Activity ▸
Please format the text read from all of these items as one JSON list of strings, with one string per line and blank lines left out. Leave the pictures out of your answer.

Material provided ▸
*** Block opens ***
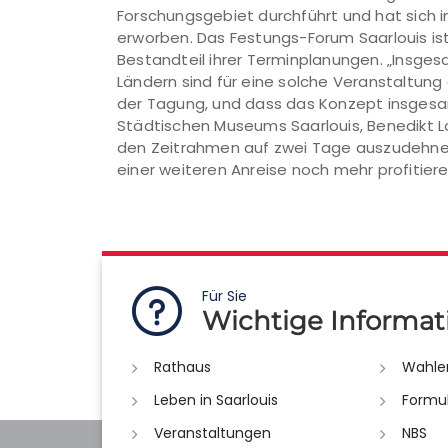
Forschungsgebiet durchführt und hat sich i
erworben. Das Festungs-Forum Saarlouis ist 
Bestandteil ihrer Terminplanungen. „Insge
Ländern sind für eine solche Veranstaltun
der Tagung, und dass das Konzept insgesamt
Städtischen Museums Saarlouis, Benedikt L
den Zeitrahmen auf zwei Tage auszudehne
einer weiteren Anreise noch mehr profitier
Für Sie
Wichtige Informat
Rathaus
Wahle
Leben in Saarlouis
Formu
Veranstaltungen
NBS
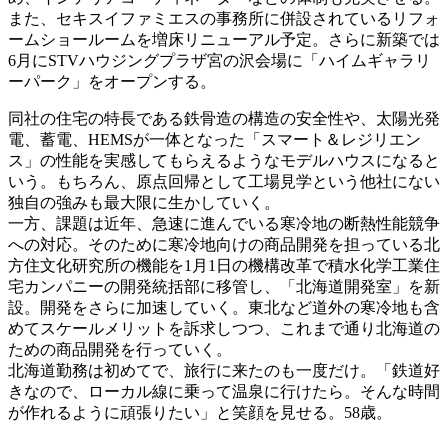
また、セキスイファミエスの事務所に併設されているリフォ
ームショールームを増床リニューアル予定。さらに新築では
6月にSTVハウジングプラザ宮の沢会場に「ハイムギャラリ
ーパーク」をオープンする。
同社の住宅の特長である鉄骨造の構造の安全性や、太陽光発
電、蓄電、HEMSが一体となった「スマート＆レジリエン
ス」の性能を実感してもらえるようなモデルハウスになると
いう。もちろん、原点回帰として工場見学という他社にない
独自の強みも最大限に生かしていく。
一方、課題は近年、急速に進んでいる寒冷地の断熱性能競争
への対応。そのために寒冷地向けの商品開発を担っている北
方住文化研究所の機能を1月1日の機構改革で積水化学工業住
宅カンパニーの開発統括部に移管し、「北海道開発室」を新
設。開発をさらに加速していく。東北など道外の寒冷地も含
めてスケールメリットを訴求しつつ、これまで通り北海道の
ための商品開発を行っていく。
北海道勤務は初めてで、旅行に来たのも一度だけ。「鉄道好
きなので、ローカル線に乗って温泉に行けたら。そんな時間
が作れるように頑張りたい」と笑顔を見せる。58歳。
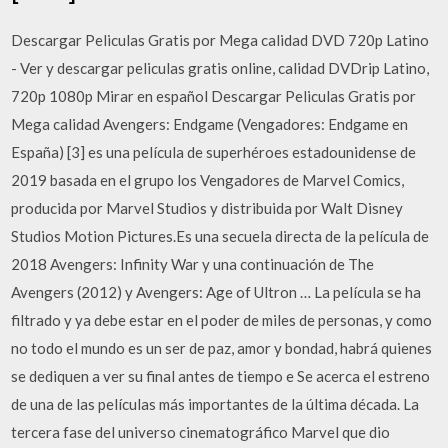
Descargar Peliculas Gratis por Mega calidad DVD 720p Latino
- Ver y descargar peliculas gratis online, calidad DVDrip Latino,
720p 1080p Mirar en español Descargar Peliculas Gratis por
Mega calidad Avengers: Endgame (Vengadores: Endgame en
España) [3] es una película de superhéroes estadounidense de
2019 basada en el grupo los Vengadores de Marvel Comics,
producida por Marvel Studios y distribuida por Walt Disney
Studios Motion Pictures.Es una secuela directa de la película de
2018 Avengers: Infinity War y una continuación de The
Avengers (2012) y Avengers: Age of Ultron … La película se ha
filtrado y ya debe estar en el poder de miles de personas, y como
no todo el mundo es un ser de paz, amor y bondad, habrá quienes
se dediquen a ver su final antes de tiempo e Se acerca el estreno
de una de las películas más importantes de la última década. La
tercera fase del universo cinematográfico Marvel que dio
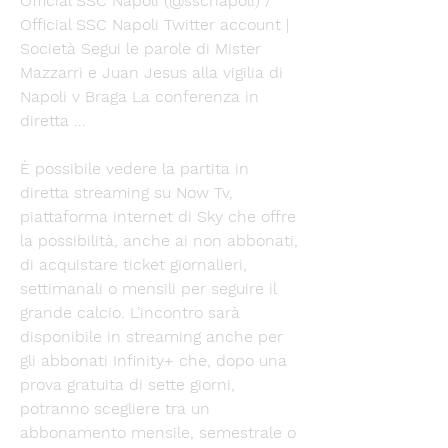
Official SSC Napoli (@sscnapoli) / 
Official SSC Napoli Twitter account | 
Società Segui le parole di Mister 
Mazzarri e Juan Jesus alla vigilia di 
Napoli v Braga La conferenza in 
diretta ...
È possibile vedere la partita in 
diretta streaming su Now Tv, 
piattaforma internet di Sky che offre 
la possibilità, anche ai non abbonati, 
di acquistare ticket giornalieri, 
settimanali o mensili per seguire il 
grande calcio. L’incontro sarà 
disponibile in streaming anche per 
gli abbonati Infinity+ che, dopo una 
prova gratuita di sette giorni, 
potranno scegliere tra un 
abbonamento mensile, semestrale o 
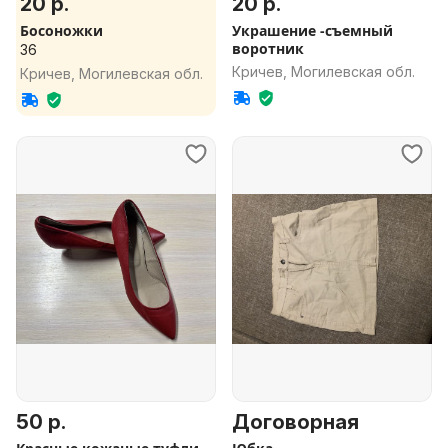
20 р.
20 р.
Босоножки
Украшение -съемный
воротник
36
Кричев, Могилевская обл.
Кричев, Могилевская обл.
50 р.
Договорная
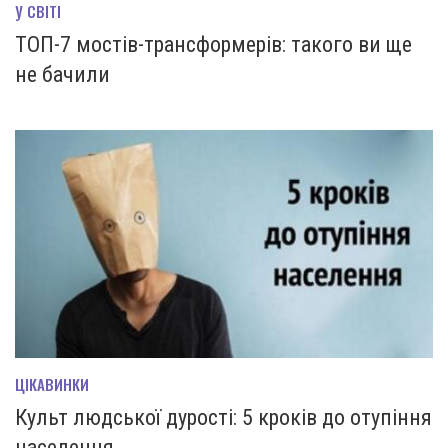
У СВІТІ
ТОП-7 мостів-трансформерів: такого ви ще
не бачили
ЦІКАВИНКИ
Культ людської дурості: 5 кроків до отупіння
населення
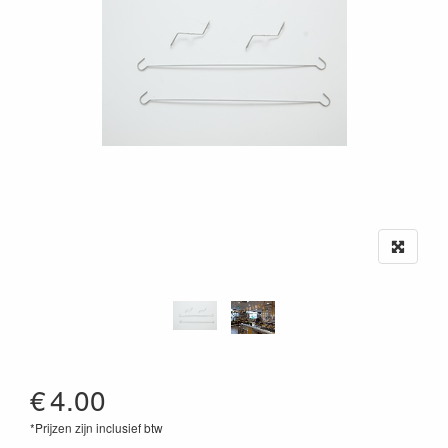
€
4.00
*Prijzen zijn inclusief btw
*** Block closes ***
Answer to the exercise ▸
[
  "Forschungsgebiet durchführt und hat sich i",
  "erworben. Das Festungs-Forum Saarlouis ist ",
  "Bestandteil ihrer Terminplanungen. „Insge",
  "Ländern sind für eine solche Veranstaltun",
  "der Tagung, und dass das Konzept insgesamt",
  "Städtischen Museums Saarlouis, Benedikt L",
  "den Zeitrahmen auf zwei Tage auszudehne",
  "einer weiteren Anreise noch mehr profitier",
  "Für Sie",
  "Wichtige Informat",
  "Rathaus",
  "Wahle",
  "Leben in Saarlouis",
  "Formu",
  "Veranstaltungen",
  "NBS",
  "また、セキスイファミエスの事務所に併設されているリフォ",
  "ームショールームを増床リニューアル予定。さらに新築では",
  "6月にSTVハウジングプラザ宮の沢会場に「ハイムギャラリ",
  "ーパーク」をオープンする。",
  "同社の住宅の特長である鉄骨造の構造の安全性や、太陽光発",
  "電、蓄電、HEMSが一体となった「スマート＆レジリエン",
  "ス」の性能を実感してもらえるようなモデルハウスになると",
  "いう。もちろん、原点回帰として工場見学という他社にない",
  "独自の強みも最大限に生かしていく。",
  "一方、課題は近年、急速に進んでいる寒冷地の断熱性能競争",
  "への対応。そのために寒冷地向けの商品開発を担っている北",
  "方住文化研究所の機能を1月1日の機構改革で積水化学工業住",
  "宅カンパニーの開発統括部に移管し、「北海道開発室」を新",
  "設。開発をさらに加速していく。東北など道外の寒冷地も含",
  "めてスケールメリットを訴求しつつ、これまで通り北海道の",
  "ための商品開発を行っていく。",
  "北海道勤務は初めてで、旅行に来たのも一度だけ。「鉄道好",
  "きなので、ローカル線に乗って温泉に行けたら。そんな時間",
  "が作れるように頑張りたい」と笑顔を見せる。58歳。",
  "Descargar Peliculas Gratis por Mega calidad DVD 720p Latino",
  "- Ver y descargar peliculas gratis online, calidad DVDrip Latino,",
  "720p 1080p Mirar en español Descargar Peliculas Gratis por",
  "Mega calidad Avengers: Endgame (Vengadores: Endgame en",
  "España) [3] es una película de superhéroes estadounidense de",
  "2019 basada en el grupo los Vengadores de Marvel Comics,",
  "producida por Marvel Studios y distribuida por Walt Disney",
  "Studios Motion Pictures.Es una secuela directa de la película de",
  "2018 Avengers: Infinity War y una continuación de The",
  "Avengers (2012) y Avengers: Age of Ultron … La película se ha",
  "filtrado y ya debe estar en el poder de miles de personas, y como",
  "no todo el mundo es un ser de paz, amor y bondad, habrá quienes",
  "se dediquen a ver su final antes de tiempo e Se acerca el estreno",
  "de una de las películas más importantes de la última década. La",
  "tercera fase del universo cinematográfico Marvel que dio",
  "Official SSC Napoli (@sscnapoli) / ",
  "Official SSC Napoli Twitter account | ",
  "Società Segui le parole di Mister ",
  "Mazzarri e Juan Jesus alla vigilia di ",
  "Napoli v Braga La conferenza in ",
  "diretta ...",
  "È possibile vedere la partita in ",
  "diretta streaming su Now Tv, ",
  "piattaforma internet di Sky che offre ",
  "la possibilità, anche ai non abbonati, ",
  "di acquistare ticket giornalieri, ",
  "settimanali o mensili per seguire il ",
  "grande calcio. L’incontro sarà ",
  "disponibile in streaming anche per ",
  "gli abbonati Infinity+ che, dopo una ",
  "prova gratuita di sette giorni, ",
  "potranno scegliere tra un ",
  "abbonamento mensile, semestrale o ",
  "20 р.",
  "20 р.",
  "Босоножки",
  "Украшение -съемный",
  "воротник",
  "36",
  "Кричев, Могилевская обл.",
  "Кричев, Могилевская обл.",
  "50 р.",
  "Договорная",
  "У СВІТІ",
  "ТОП-7 мостів-трансформерів: такого ви ще",
  "не бачили",
  "ЦІКАВИНКИ",
  "Культ людської дурості: 5 кроків до отупіння",
  "населення",
  "€",
  "4.00",
  "*Prijzen zijn inclusief btw"
]